1. The application of a SNP molecular marker located on chromosome 1 of pigs, associated with backfat thickness and lean meat percentage, in the identification of backfat thickness and lean meat percentage traits and in the genetic improvement of backfat thickness and lean meat percentage in pigs, characterized in that, The nucleotide sequence of the SNP molecular marker located on chromosome 1 of pigs that is associated with backfat thickness and lean meat percentage is shown in SEQ ID NO.1, where M in the sequence is G or A, which leads to differences in backfat thickness and lean meat percentage traits in pigs. The GG and AG genotypes have lower backfat thickness and lean meat percentage than the AA genotype.
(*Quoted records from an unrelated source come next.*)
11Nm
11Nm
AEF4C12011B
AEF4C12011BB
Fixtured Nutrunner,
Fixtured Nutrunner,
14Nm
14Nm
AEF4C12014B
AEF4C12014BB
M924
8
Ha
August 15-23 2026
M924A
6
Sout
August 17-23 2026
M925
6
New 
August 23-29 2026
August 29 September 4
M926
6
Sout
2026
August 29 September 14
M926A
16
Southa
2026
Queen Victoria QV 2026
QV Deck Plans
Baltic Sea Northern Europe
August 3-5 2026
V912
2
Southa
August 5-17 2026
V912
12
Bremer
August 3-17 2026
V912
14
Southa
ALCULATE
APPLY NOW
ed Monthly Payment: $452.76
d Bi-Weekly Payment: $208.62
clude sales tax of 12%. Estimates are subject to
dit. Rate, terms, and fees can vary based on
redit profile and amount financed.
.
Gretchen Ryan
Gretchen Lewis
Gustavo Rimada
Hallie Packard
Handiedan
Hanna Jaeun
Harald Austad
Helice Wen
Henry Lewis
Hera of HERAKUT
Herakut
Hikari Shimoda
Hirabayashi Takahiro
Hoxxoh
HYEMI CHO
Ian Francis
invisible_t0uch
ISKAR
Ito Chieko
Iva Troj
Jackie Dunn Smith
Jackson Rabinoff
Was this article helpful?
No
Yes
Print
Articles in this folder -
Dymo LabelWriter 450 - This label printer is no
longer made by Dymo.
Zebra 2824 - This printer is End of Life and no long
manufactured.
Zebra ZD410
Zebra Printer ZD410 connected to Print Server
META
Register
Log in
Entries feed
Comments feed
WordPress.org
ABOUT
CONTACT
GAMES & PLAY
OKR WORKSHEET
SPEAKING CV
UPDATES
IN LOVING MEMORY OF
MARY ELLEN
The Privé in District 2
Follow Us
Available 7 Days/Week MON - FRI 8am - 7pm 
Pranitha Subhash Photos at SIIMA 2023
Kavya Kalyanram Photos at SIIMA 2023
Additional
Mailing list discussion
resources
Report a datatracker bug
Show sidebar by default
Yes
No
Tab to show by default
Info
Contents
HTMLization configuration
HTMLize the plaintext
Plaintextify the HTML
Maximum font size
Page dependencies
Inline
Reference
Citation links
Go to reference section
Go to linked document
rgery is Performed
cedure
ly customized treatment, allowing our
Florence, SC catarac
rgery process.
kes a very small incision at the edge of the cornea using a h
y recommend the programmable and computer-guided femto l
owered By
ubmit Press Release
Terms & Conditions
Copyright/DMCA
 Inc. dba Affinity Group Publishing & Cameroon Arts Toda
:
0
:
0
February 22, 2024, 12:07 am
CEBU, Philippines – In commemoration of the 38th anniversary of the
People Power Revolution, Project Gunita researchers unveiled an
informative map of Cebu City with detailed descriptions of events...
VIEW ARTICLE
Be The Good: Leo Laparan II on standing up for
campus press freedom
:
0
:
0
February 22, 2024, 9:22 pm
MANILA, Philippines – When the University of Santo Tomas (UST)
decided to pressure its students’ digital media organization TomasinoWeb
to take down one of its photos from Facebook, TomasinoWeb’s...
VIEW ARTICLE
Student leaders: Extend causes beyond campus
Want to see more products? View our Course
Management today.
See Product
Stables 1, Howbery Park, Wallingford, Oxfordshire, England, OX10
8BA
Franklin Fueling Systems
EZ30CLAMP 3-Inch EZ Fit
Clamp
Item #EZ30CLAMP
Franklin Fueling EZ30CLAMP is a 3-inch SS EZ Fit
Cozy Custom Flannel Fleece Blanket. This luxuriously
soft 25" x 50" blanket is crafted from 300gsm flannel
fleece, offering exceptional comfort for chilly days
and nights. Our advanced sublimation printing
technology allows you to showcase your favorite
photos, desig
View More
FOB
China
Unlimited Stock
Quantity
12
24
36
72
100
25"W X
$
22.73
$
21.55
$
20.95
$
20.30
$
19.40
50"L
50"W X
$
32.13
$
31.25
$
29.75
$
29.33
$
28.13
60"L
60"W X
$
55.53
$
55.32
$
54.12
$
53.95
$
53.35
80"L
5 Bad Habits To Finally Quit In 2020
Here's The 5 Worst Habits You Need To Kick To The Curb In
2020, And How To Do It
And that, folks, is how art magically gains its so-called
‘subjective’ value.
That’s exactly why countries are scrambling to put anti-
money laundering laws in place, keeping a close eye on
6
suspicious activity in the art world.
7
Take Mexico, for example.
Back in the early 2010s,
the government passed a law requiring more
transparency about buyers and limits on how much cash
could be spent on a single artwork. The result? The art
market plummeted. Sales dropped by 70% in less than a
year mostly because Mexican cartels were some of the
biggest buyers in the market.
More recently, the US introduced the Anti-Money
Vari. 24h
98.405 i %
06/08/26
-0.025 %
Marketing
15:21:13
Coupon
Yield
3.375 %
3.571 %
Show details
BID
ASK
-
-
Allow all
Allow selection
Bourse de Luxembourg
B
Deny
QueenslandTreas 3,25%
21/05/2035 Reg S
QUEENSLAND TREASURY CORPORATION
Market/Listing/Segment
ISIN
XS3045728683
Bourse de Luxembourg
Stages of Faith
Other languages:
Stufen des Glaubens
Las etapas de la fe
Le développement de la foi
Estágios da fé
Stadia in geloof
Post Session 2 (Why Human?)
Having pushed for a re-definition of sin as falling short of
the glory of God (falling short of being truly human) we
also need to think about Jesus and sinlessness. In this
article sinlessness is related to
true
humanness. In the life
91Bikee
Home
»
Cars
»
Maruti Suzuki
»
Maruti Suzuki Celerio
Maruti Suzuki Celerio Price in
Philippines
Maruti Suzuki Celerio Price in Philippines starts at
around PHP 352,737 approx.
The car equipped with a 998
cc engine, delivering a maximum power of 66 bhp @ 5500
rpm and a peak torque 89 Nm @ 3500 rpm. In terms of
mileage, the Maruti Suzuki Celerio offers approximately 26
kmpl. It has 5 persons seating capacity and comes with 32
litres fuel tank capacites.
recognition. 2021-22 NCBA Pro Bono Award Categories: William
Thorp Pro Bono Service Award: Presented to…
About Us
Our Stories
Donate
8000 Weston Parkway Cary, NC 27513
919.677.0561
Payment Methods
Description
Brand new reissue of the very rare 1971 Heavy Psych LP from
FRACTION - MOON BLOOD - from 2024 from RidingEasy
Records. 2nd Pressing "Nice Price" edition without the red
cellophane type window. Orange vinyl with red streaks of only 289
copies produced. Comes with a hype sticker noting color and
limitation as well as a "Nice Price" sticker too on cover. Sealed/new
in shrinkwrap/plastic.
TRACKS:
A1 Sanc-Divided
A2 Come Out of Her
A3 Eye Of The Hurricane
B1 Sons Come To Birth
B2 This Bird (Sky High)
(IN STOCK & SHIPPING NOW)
The pigs mentioned are the Canadian Duroc strain and its synthetic strains.

2. A method for detecting backfat thickness and lean meat percentage in pigs, characterized in that, It includes the following steps: The method involves detecting the SNP molecular markers on chromosome 1 of pigs as described in claim 1, which are associated with backfat thickness and lean meat percentage. The nucleotides of the SNP molecular markers are either G or A. The GG and AG genotypes have lower backfat thickness and lean meat percentage than the AA genotype. The pigs mentioned are the Canadian Duroc strain and its synthetic strains.

3. The application of a primer pair in identifying backfat thickness and lean meat percentage traits in breeding pigs, characterized in that: The primer pair is for identifying the SNP molecular marker of claim 1, and includes primers primer-F and primer-R, whose nucleotide sequences are as follows: Upstream primer-F: 5'- GCCCTCTTTTGTTGATCTGCT -3'; Downstream primer-R: 5'-TGATGAGCTCAATGCCTCCT-3'; The GG and AG genotypes of the SNP molecular markers have thicker back fat and lower lean meat percentage than the AA genotype; The pigs mentioned are the Canadian Duroc strain and its synthetic strains.

4. The application of a primer pair in marker-assisted breeding of pigs, characterized in that: The primer pair is for identifying the SNP molecular marker of claim 1, and includes primers primer-F and primer-R, whose nucleotide sequences are as follows: Upstream primer-F: 5'- GCCCTCTTTTGTTGATCTGCT -3'; Downstream primer-R: 5'-TGATGAGCTCAATGCCTCCT-3'; The GG and AG genotypes of the SNP molecular markers have thicker back fat and lower lean meat percentage than the AA genotype; The pigs mentioned are the Canadian Duroc strain and its synthetic strains.

5. A method for genetic improvement of pigs, characterized in that... It includes the following steps: Identify the SNP molecular markers on chromosome 1 of pigs in the core breeding herd that are associated with backfat thickness and lean meat percentage, as described in claim 1, and make corresponding selections based on the molecular markers: select breeding pigs with the AA genotype of the SNP molecular markers described in claim 1 for successive generations, and eliminate breeding pigs with the GG and AG genotypes, in order to increase the frequency of allele A at this locus generation by generation, thereby reducing backfat thickness and increasing lean meat percentage in offspring pigs; The pigs mentioned are the Canadian Duroc strain and its synthetic strains.